Prior to use, the master strains were checked for characteristics, viability and spontaneous reversion rate (all were found to be satisfactory). These data are not given in the report. The amino acid supplemented top agar and the S9-mix used in both experiments was shown to be sterile.

Results for the negative controls (spontaneous mutation rates) were considered to be acceptable. These data are for concurrent untreated control plates performed on the same day as the Mutation Test.

The individual plate counts, the mean number of revertant colonies and the standard deviations, for the test material, positive and vehicle controls, both with and without metabolic activation, are collected during Experiment 1 and Experiment 2.

A history profile of vehicle and positive control values for 2005 and 2006 are included.

The test material caused no visible reduction in the growth of the bacterial background lawn at any dose level. The test material was, therefore, tested up to the maximum recommend level of 5000 µg/plate. A precipitate (oily in appearance) was observed at and above 1500 µg/plate, this did not prevent the scoring of revertant colonies.

No significant increases in the frequency of revertant colonies were recorded for any of the bacterial strains, at any dose level either with or without metabolic activation.

All of the positive control chemicals used in the test induced marked increases in the frequency of revertant colonies thus confirming the activity of the S9-mix and the sensitivity of the bacterial strains.

Applicant's summary and conclusion

Conclusions:

Interpretation of results (migrated information):
negative

The test item was considered to be non-mutagenic under the conditions of this test.

Executive summary:

Introduction.The method conforms to the guidelines for bacterial mutagenicity testing published by the major Japanese Regulatory Authorities including METI, MHLW and MAFF. It also meets the requirements of the OECD Guidelines for Testing of Chemicals No. 471 "Bacterial Reverse Mutation Test", Method B13/14 of Commission Directive 2000/32/EC and the USA, EPA (TSCA) OPPTS harmonised guidelines.

Methods.Salmonella typhimurium strains TA1535, TA1537, TA98 and TA100 and Escherichia coli strain WP2uvrA- were treated with the test material using the Ames plate incorporation method at five dose levels, in triplicate, both with and without the addition of a rat liver homogenate metabolising system (10% liver S9 in standard co-factors). The dose range for Experiment 1 was determined in a preliminary toxicity assay and was 50 to 5000 µg/plate. The experiment was repeated on a separate day using the same dose range as Experiment 1, fresh cultures of the bacterial strains and fresh test material formulations.
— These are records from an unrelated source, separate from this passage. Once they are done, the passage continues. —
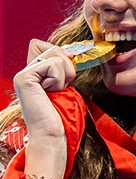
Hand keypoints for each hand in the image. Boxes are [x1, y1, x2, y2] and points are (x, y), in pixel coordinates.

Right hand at [13, 40, 76, 178]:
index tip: (63, 79)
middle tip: (60, 87)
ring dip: (65, 75)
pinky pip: (53, 65)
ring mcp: (22, 74)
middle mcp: (25, 71)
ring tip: (55, 91)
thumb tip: (69, 52)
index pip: (46, 45)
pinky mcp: (24, 78)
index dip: (62, 57)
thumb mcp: (64, 84)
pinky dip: (59, 79)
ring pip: (56, 56)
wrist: (52, 132)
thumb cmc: (61, 112)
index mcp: (34, 72)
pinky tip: (49, 93)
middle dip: (67, 67)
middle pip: (53, 48)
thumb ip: (62, 66)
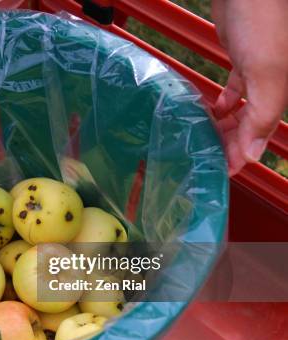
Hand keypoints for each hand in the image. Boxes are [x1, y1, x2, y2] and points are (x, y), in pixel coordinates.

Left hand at [212, 0, 287, 175]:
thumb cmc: (262, 20)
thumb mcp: (267, 71)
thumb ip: (263, 112)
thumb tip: (253, 153)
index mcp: (280, 91)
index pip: (261, 133)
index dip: (242, 154)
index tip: (223, 172)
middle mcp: (272, 83)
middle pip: (251, 124)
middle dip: (231, 143)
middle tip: (208, 158)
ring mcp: (257, 69)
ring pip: (242, 108)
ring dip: (225, 125)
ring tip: (206, 138)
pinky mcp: (242, 55)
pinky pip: (235, 88)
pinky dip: (223, 101)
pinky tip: (212, 109)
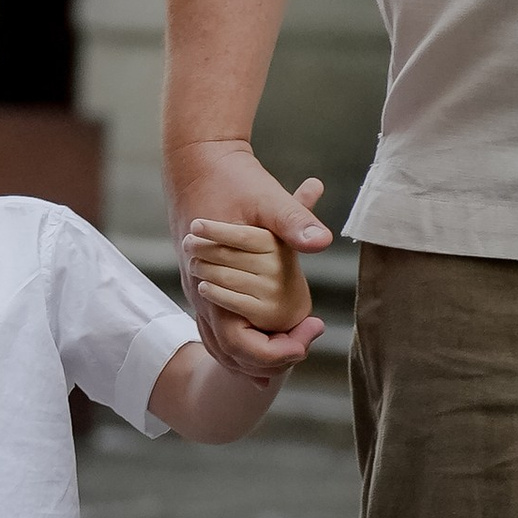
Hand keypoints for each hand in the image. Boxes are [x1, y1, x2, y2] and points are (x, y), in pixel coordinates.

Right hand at [167, 145, 328, 378]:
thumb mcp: (267, 197)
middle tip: (308, 339)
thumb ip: (295, 221)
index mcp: (213, 282)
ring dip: (254, 355)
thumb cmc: (231, 178)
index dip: (280, 351)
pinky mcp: (200, 282)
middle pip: (231, 354)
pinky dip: (240, 340)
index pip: (241, 346)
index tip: (314, 327)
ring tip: (293, 349)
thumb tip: (323, 242)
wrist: (194, 160)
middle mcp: (201, 294)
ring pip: (219, 345)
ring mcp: (197, 289)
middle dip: (273, 358)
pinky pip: (215, 327)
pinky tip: (268, 336)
Results.The vehicle (acetone) control plates gave counts of revertant colonies within the normal range.  All of the positive control chemicals used in the test induced marked increases in the frequency of revertant colonies, both with or without metabolic activation. Thus, the sensitivity of the assay and the efficacy of the S9-mix were validated.

The test material caused no visible reduction in the growth of the bacterial background lawn at any dose level. The test material was, therefore, tested up to the maximum recommended dose level of 5000 µg/plate. A precipitate (oily in appearance) was observed at and above 1500 µg/plate, this did not prevent the scoring of revertant colonies.

No significant increases in the frequency of revertant colonies were recorded for any of the bacterial strains, with any dose of the test material, either with or without metabolic activation.

Conclusion.The test material was considered to be non-mutagenic under the conditions of this test.